Dark Water
- Author: Koji Suzuki
- Original title: From the Depths of Dark Waters (仄暗い水の底から, Honogurai mizu no soko kara)
- Language: Japanese
- Genre: Horror
- Publication date: 1996
- Publication place: Japan
- Media type: Print

= Dark Water (short story collection) =

1996 short story collection by Koji Suzuki

Dark Water is the English title of a collection of short stories by Koji Suzuki, originally published in Japan as Honogurai mizu no soko kara (Kanji: 仄暗い水の底から; literally, From the Depths of Dark Waters). The book was first published in 1996 and released in 2004 in an English translation.

The collection contains seven stories, and an extra plotline forming the prologue and epilogue.

==Stories==
- "Floating Water" (浮遊する水; Fuyū Suru Mizu) was adapted as Dark Water (2002) by Hideo Nakata, which in turn was remade as the American film Dark Water (2005). It is the story of a young mother and her daughter who take refuge from a messy divorce in a run-down apartment building. The mother discovers that a small girl vanished from the building a year previously, and begins to investigate the connection between her disappearance and a series of terrifying events taking place around the flat.
- "Solitary Isle" - a young man sets out to discover the truth behind his dead friend's boast that he dumped his girlfriend naked on Battery No. 6, an artificial island in the middle of Tokyo Bay. In 2006, The Hollywood Reporter announced George A. Romero would write and direct a film based on the short story.
- "The Hold" - a fisherman who beats his wife and son and tries to uncover the reason for his wife's disappearance, and why he has a throbbing headache.
- "Dream Cruise"' - a young man is invited out on a mini-cruise by a couple who wish to entice him into a pyramid sales scheme. Fairly soon, bizarre things start happening to the boat. Dream Cruise was adapted for the Masters of Horror Showtime cable network series in 2007 and it was directed by Tsuruta Norio.
- "Adrift" - the crew of a fishing trawler happen across an abandoned yacht, similar in situation to the Mary Celeste. The film Open Water 2: Adrift (2006) was partly influenced by this short story. The film rights for this story have been optioned by MGM and Blumhouse Productions, with Darren Aronofsky set to direct and Jared Leto will star and produce the adaptation.
- "Watercolors" - an amateur dramatic troupe stages a play in a converted disco, but strange things start happening on the floor above.
- "Forest Under the Sea" - the only story in the collection to have no real supernatural element whatsoever. Two spelunkers discover an unexplored cave, but become trapped. Suzuki here explores the emotions of regret and longing. It ties in with the epilogue story.

==Themes==
Suzuki is concerned with the atrocities committed by humans themselves rather than by otherworldly forces. There are themes of urban decay, family troubles and domestic abuse running throughout the stories. The characters themselves are often selfish, cruel and self-absorbed. Suzuki uses these characters to explore emotions such as rage, fear and longing. His stories often take as their theme life after the Japanese asset price bubble burst, as they were written shortly afterwards.

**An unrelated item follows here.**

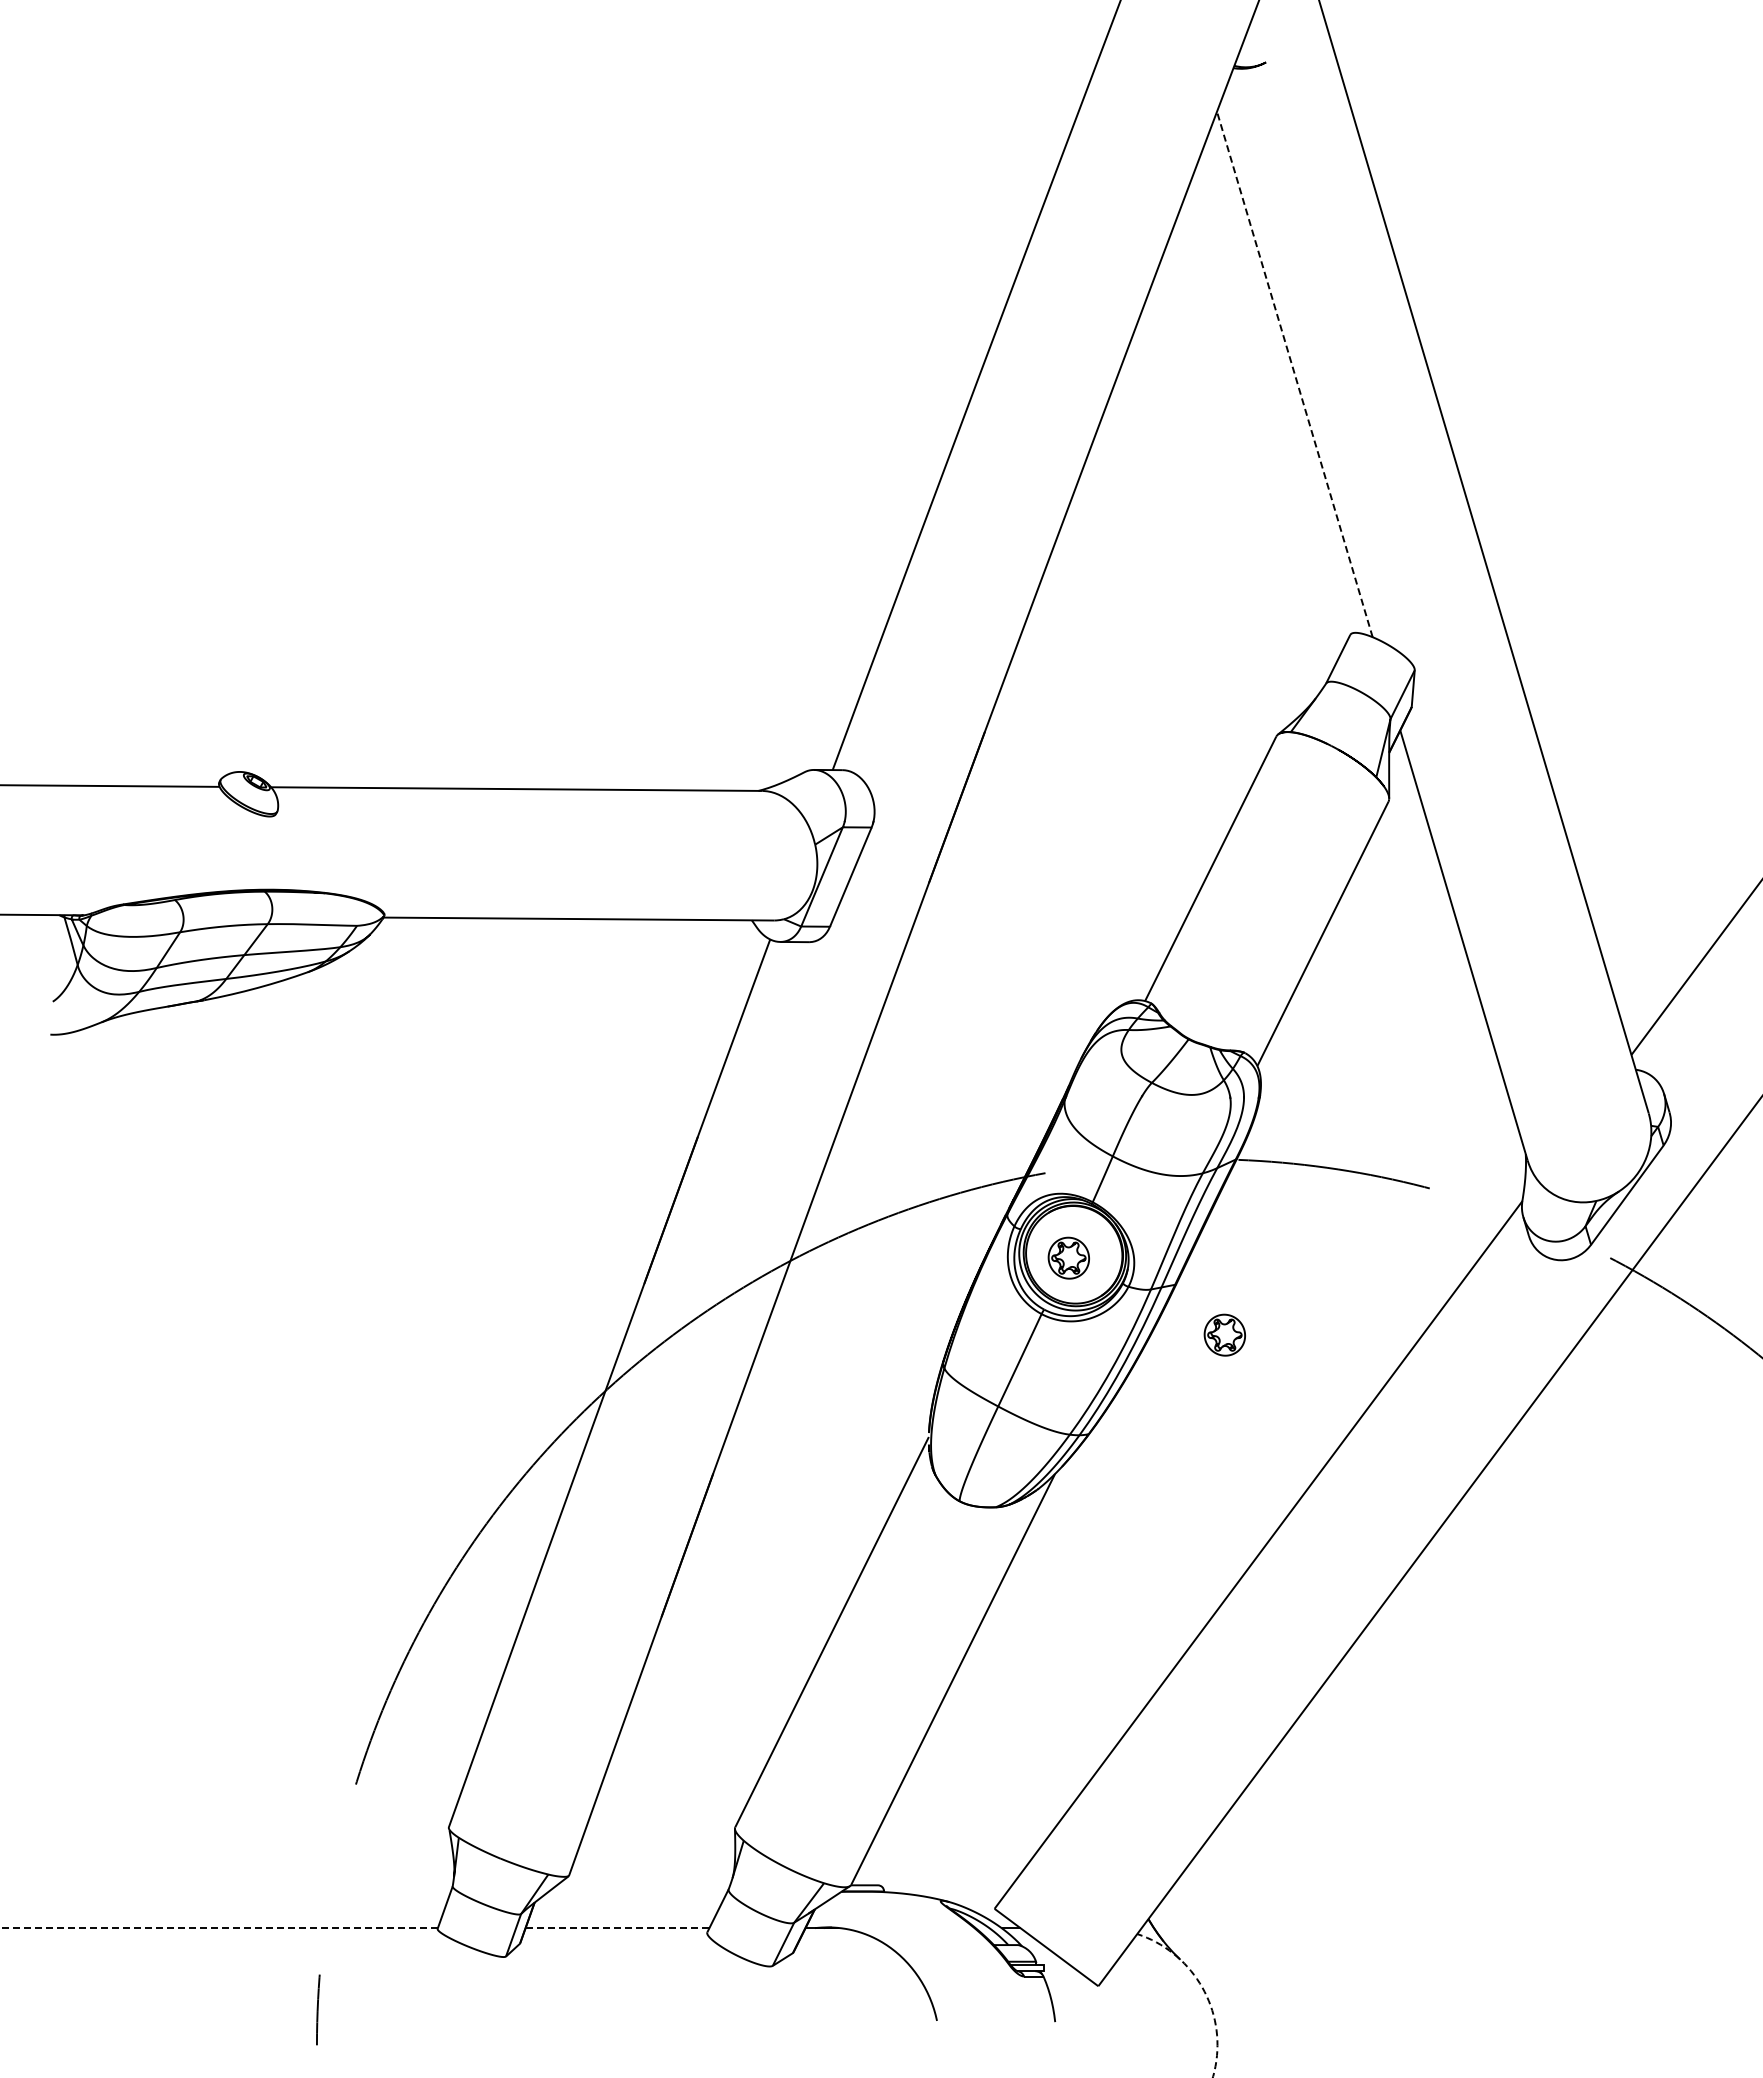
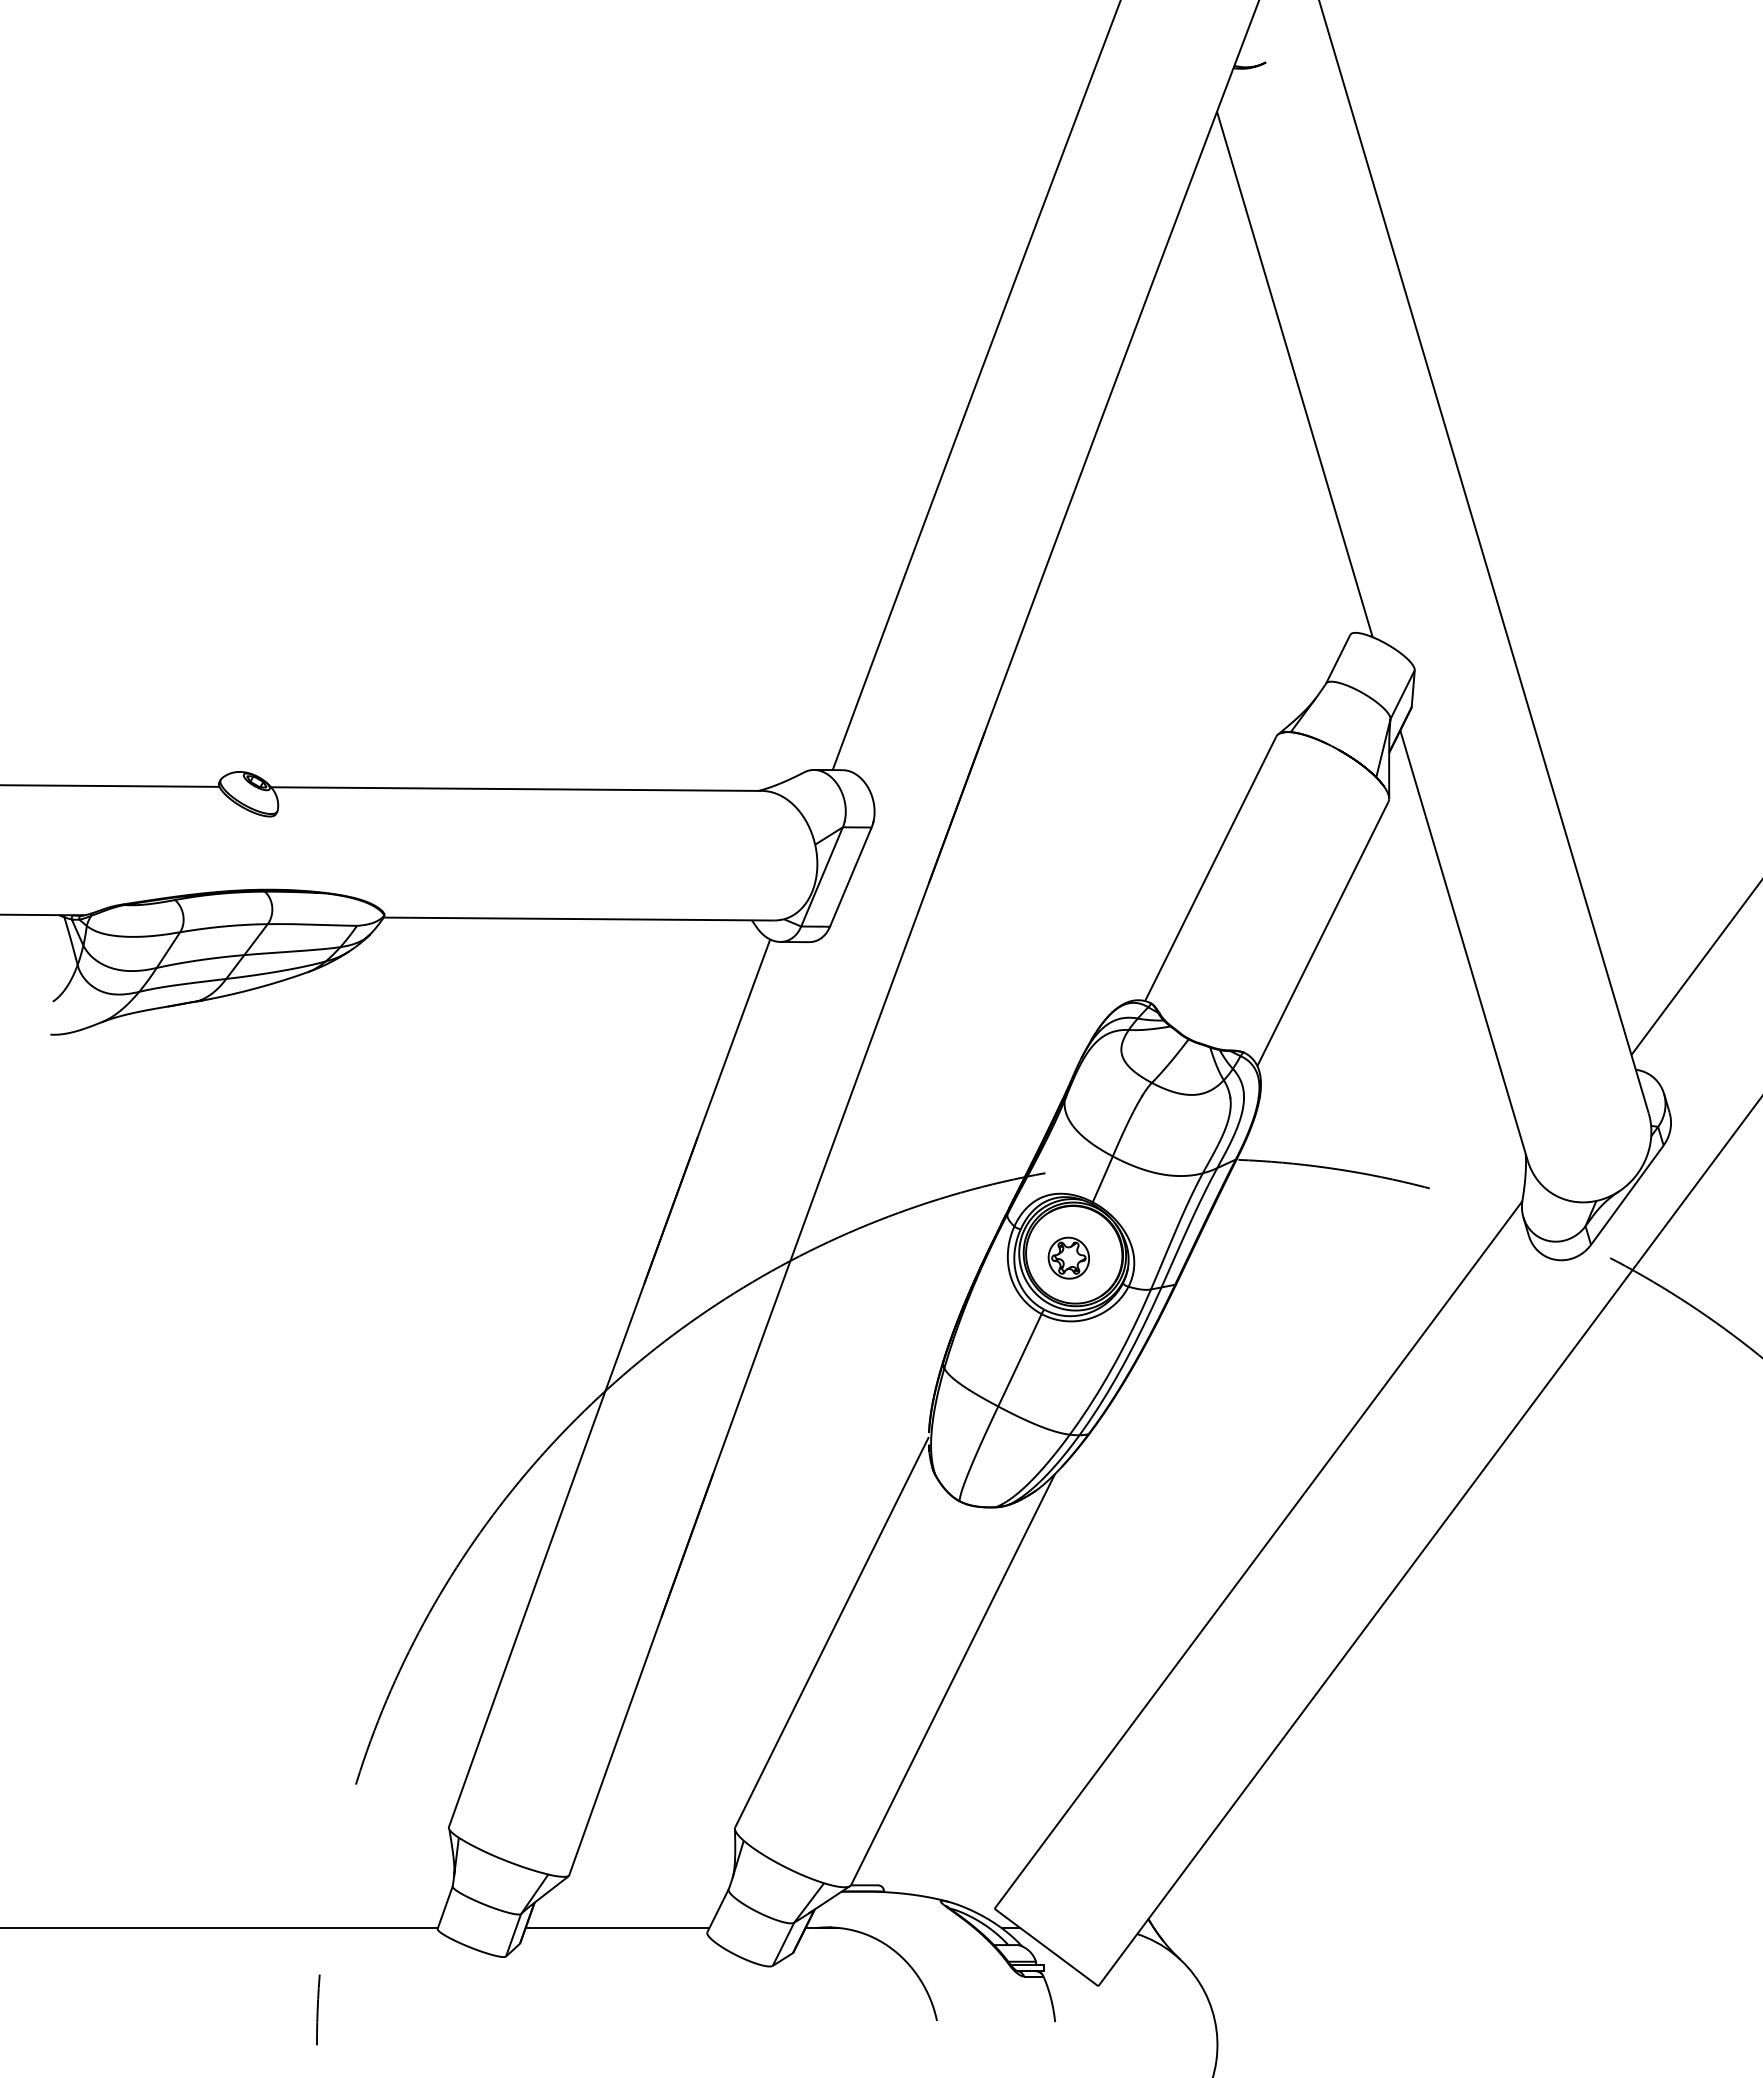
line at (1294, 373): dashed -> solid
part at (1224, 1334): present -> none
line at (218, 1928): dashed -> solid
line at (617, 1928): dashed -> solid
line at (1204, 1991): dashed -> solid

The one thing that all the stories have in common is the repeated use of water imagery. Many of the events take place at sea, but even the land-based plotlines have a connection to water. In Watercolors, for instance, the characters are plagued by water dripping through their ceiling. While it's generally believed that water drips through the ceiling in Floating Water, this is not true; this was just an element put into the films.

==Manga==

Dark Water (仄暗い水の底から, Honogurai mizu no soko kara) is a manga version of Koji Suzuki's book Dark Water from 2002, illustrated by Meimu. Just like the book, it's a collection of short horror stories linked to water.